◆ Document excerpt ◆
────────────────────────────────────────
Yeah, I think in Nehemiah talks about when he heard about the walls of Jerusalem being broken down. They mourned for days, but he turns in and gives this prayer to God of gratitude. There is a time there where they were focusing on the sadness and the sorrow, mourning for days, and then turn that into a prayer of God, thanking him for keeping his commandments, thanking him for being there for them, and then it sets them on their journey back to Jerusalem.

Speaker 2:

And that's what we see in these laments, even in the book of Lamentations, right there in chapter 3, great is thy faithfulness. That is really the one hopeful point right in the middle of those five poems. But they all express this hopefulness as the outcome, even if it's not complete or instantaneous. But grief and sorrow is not something that's going to go away overnight by any means. It is definitely a lengthy process at times, depending on what kind of grief you experience or what loss you've experienced. It can take a long time and maybe the feeling never goes away. But you find a way to put your trust in God and keep moving forward with your life. But this is the process.

Speaker 2:

And so Nehemiah is a good example. And as I finish out Psalm 3, he starts with just I'm just going to explain to God, I'm just going to pour out to God what's happening to me and why I'm feeling so distressed. But then he goes on to say but you, oh Lord, are a shield for me, my glory and the one who lifts up my head. So his present reality is gloom. He's leaving Jerusalem. Fear for his life.

Speaker 2:

His Son has taken all his concubines and taken the throne. The people that loved him have turned against him. His present reality is distress, but he is expressing through this lament here's what I'm feeling right now, but I will continue to put my trust in you. Did David have any clue how this would play out? He has hope in God. That's what he has. So as the Psalm finishes, he just says a rise, o Lord, save me, o my God. So it starts with describing his present distress, but it leads him to a future trust in God that I will continue to put my hope in you, even though all around me is darkness.

Speaker 1:

God, if there's any light at the end of the tunnel, it's you, and I will keep seeking you I think that's one of our biggest worries is when we see someone go through grief, we just really hope that they keep their faith in God and they keep their focus on him and go through the portion of time where they can grieve but not lose something about who they are and where their focus is, because it can lead people away. And I think that that's just naturally one of those things that we're kind of worried about. And I think that when we hear people like this, you know, thanking God and kind of reflecting in a positive perspective, either through grief or shortly after, makes us feel better. We know, okay, they're grieving, but they're in a good place in that grief, okay, so they can stay there. I'm not gonna try to, you know, pull them out of that grief or anything, but I think that's one of those things is, sometimes we want people to get over the grief because we want them to not be lost in it. Does that make sense?
────────────────────────────────────────
◆ Supplied material ◆
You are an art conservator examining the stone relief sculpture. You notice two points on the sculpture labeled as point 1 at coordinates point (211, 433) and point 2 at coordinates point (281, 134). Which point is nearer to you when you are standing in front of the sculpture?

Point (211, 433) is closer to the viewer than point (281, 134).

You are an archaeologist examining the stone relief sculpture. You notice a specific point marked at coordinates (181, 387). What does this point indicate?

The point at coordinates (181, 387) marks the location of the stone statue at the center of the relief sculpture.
────────────────────────────────────────
◆ Instructions ◆
#1 Decide whether each statement below agrees with the transcript on grief and lament. Answer yes or no for each, and quote the exact words of the transcript that decide it.

(a) The transcript places "great is thy faithfulness" in chapter 3 of the book of Lamentations.
(b) The transcript says that grief and sorrow will go away overnight.
(c) The transcript says that Psalm 3 begins by describing future trust in God.
#2 Reproduce the passage of the transcript on grief and lament between "And that's what" and "is the process.", inclusive.

◆ Outputs by task ◆
#1
(a) Yes: "even in the book of Lamentations, right there in chapter 3, great is thy faithfulness."
(b) No: "But grief and sorrow is not something that's going to go away overnight by any means."
(c) No: "So it starts with describing his present distress, but it leads him to a future trust in God"

#2
And that's what we see in these laments, even in the book of Lamentations, right there in chapter 3, great is thy faithfulness. That is really the one hopeful point right in the middle of those five poems. But they all express this hopefulness as the outcome, even if it's not complete or instantaneous. But grief and sorrow is not something that's going to go away overnight by any means. It is definitely a lengthy process at times, depending on what kind of grief you experience or what loss you've experienced. It can take a long time and maybe the feeling never goes away. But you find a way to put your trust in God and keep moving forward with your life. But this is the process.